**INSTRUCTIONS FOR THE TASK**:
The whole listing below is to be output exactly, with no line skipped.
------ TASK DATA
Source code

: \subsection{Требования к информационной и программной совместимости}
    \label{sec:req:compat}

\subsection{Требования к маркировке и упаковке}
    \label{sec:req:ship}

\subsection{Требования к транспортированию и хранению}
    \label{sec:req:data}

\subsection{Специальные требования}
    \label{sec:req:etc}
------------
**ANSWER BOX**:
Source code

: \subsection{Требования к информационной и программной совместимости}
    \label{sec:req:compat}

\subsection{Требования к маркировке и упаковке}
    \label{sec:req:ship}

\subsection{Требования к транспортированию и хранению}
    \label{sec:req:data}

\subsection{Специальные требования}
    \label{sec:req:etc}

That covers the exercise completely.